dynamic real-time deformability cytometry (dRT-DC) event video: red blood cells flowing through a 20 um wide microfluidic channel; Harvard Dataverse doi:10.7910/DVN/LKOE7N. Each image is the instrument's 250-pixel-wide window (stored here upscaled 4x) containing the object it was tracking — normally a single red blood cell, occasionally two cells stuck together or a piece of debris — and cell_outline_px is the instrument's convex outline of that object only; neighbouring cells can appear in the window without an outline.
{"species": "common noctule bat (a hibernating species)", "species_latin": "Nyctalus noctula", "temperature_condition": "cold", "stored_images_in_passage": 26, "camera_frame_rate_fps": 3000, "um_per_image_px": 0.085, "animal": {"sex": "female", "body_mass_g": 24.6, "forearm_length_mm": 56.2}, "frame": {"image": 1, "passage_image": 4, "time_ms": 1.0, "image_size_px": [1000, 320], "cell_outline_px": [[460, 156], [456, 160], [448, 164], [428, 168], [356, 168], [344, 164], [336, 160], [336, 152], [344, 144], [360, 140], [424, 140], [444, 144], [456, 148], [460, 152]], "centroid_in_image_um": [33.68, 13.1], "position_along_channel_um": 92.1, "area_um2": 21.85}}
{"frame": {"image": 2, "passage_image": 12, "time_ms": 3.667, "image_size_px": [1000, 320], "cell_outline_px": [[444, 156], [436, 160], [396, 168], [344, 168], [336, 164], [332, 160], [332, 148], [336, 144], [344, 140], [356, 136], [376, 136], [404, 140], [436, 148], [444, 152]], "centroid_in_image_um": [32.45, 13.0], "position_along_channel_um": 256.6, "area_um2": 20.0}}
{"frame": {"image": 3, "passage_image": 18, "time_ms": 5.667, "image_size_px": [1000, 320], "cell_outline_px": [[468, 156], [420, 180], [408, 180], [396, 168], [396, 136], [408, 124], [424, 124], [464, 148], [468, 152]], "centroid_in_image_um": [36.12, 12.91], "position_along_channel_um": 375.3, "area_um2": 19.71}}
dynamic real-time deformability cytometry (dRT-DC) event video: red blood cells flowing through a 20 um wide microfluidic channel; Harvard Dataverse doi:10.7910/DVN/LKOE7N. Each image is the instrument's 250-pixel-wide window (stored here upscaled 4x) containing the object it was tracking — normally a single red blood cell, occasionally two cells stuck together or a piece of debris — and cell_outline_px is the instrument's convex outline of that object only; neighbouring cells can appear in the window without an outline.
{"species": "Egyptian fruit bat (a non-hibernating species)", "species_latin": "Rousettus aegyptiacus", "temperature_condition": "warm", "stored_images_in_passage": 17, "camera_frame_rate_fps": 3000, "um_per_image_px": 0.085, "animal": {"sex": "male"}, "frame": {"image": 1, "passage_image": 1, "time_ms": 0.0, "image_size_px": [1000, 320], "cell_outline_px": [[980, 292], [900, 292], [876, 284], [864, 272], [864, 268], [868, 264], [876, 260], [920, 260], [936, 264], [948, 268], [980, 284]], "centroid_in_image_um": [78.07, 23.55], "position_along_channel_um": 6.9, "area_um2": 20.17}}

★ ★ ★ ★ ★ ★ ★

TASK DESCRIPTION -
Would you give the material above again, complete and exact?

RESULT OF THE EXERCISE -
dynamic real-time deformability cytometry (dRT-DC) event video: red blood cells flowing through a 20 um wide microfluidic channel; Harvard Dataverse doi:10.7910/DVN/LKOE7N. Each image is the instrument's 250-pixel-wide window (stored here upscaled 4x) containing the object it was tracking — normally a single red blood cell, occasionally two cells stuck together or a piece of debris — and cell_outline_px is the instrument's convex outline of that object only; neighbouring cells can appear in the window without an outline.
{"species": "common noctule bat (a hibernating species)", "species_latin": "Nyctalus noctula", "temperature_condition": "cold", "stored_images_in_passage": 26, "camera_frame_rate_fps": 3000, "um_per_image_px": 0.085, "animal": {"sex": "female", "body_mass_g": 24.6, "forearm_length_mm": 56.2}, "frame": {"image": 1, "passage_image": 4, "time_ms": 1.0, "image_size_px": [1000, 320], "cell_outline_px": [[460, 156], [456, 160], [448, 164], [428, 168], [356, 168], [344, 164], [336, 160], [336, 152], [344, 144], [360, 140], [424, 140], [444, 144], [456, 148], [460, 152]], "centroid_in_image_um": [33.68, 13.1], "position_along_channel_um": 92.1, "area_um2": 21.85}}
{"frame": {"image": 2, "passage_image": 12, "time_ms": 3.667, "image_size_px": [1000, 320], "cell_outline_px": [[444, 156], [436, 160], [396, 168], [344, 168], [336, 164], [332, 160], [332, 148], [336, 144], [344, 140], [356, 136], [376, 136], [404, 140], [436, 148], [444, 152]], "centroid_in_image_um": [32.45, 13.0], "position_along_channel_um": 256.6, "area_um2": 20.0}}
{"frame": {"image": 3, "passage_image": 18, "time_ms": 5.667, "image_size_px": [1000, 320], "cell_outline_px": [[468, 156], [420, 180], [408, 180], [396, 168], [396, 136], [408, 124], [424, 124], [464, 148], [468, 152]], "centroid_in_image_um": [36.12, 12.91], "position_along_channel_um": 375.3, "area_um2": 19.71}}
dynamic real-time deformability cytometry (dRT-DC) event video: red blood cells flowing through a 20 um wide microfluidic channel; Harvard Dataverse doi:10.7910/DVN/LKOE7N. Each image is the instrument's 250-pixel-wide window (stored here upscaled 4x) containing the object it was tracking — normally a single red blood cell, occasionally two cells stuck together or a piece of debris — and cell_outline_px is the instrument's convex outline of that object only; neighbouring cells can appear in the window without an outline.
{"species": "Egyptian fruit bat (a non-hibernating species)", "species_latin": "Rousettus aegyptiacus", "temperature_condition": "warm", "stored_images_in_passage": 17, "camera_frame_rate_fps": 3000, "um_per_image_px": 0.085, "animal": {"sex": "male"}, "frame": {"image": 1, "passage_image": 1, "time_ms": 0.0, "image_size_px": [1000, 320], "cell_outline_px": [[980, 292], [900, 292], [876, 284], [864, 272], [864, 268], [868, 264], [876, 260], [920, 260], [936, 264], [948, 268], [980, 284]], "centroid_in_image_um": [78.07, 23.55], "position_along_channel_um": 6.9, "area_um2": 20.17}}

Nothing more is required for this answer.